= TEXT PASSAGE =
The Sony parking garage feels like a block party. There’s Eric Newhouse and India Cooper, whom I haven’t seen since the Masters. There’s Fred Ramen, and Mike Rooney, and Jerome Vered, and even our old friend Dan Melia.

  Dan and I haven’t been able to hang out in months. We start to catch up, meeting the other insatiably curious folks in our midst: Tom Walsh, the first seven-time winner. Shane Whitlock and Kyle Hale and Scott Gillispie, three college tournament champs. Steve Chernicoff and Steve Berman and Rick Knutsen and Bruce Borchardt, great champions all.

  And—oh my—there’s Michael Daunt, the reigning International Tournament champion on the day I made several lucky guesses and finally squeaked through the exam. I am long past awe. This is just really cool.

  Michael’s first-round game, taped several weeks ago, is scheduled to air that same night. A bunch of us decide we’ll find a place to watch it together.

= WRITTEN REQUEST =
List the four people the garage passage calls "great champions all." None of the data is needed for any task.

= RECORDS SHOWN =
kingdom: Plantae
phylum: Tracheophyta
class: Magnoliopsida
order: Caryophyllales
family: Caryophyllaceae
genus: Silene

= FULL RESPONSE =
Steve Chernicoff, Steve Berman, Rick Knutsen, Bruce Borchardt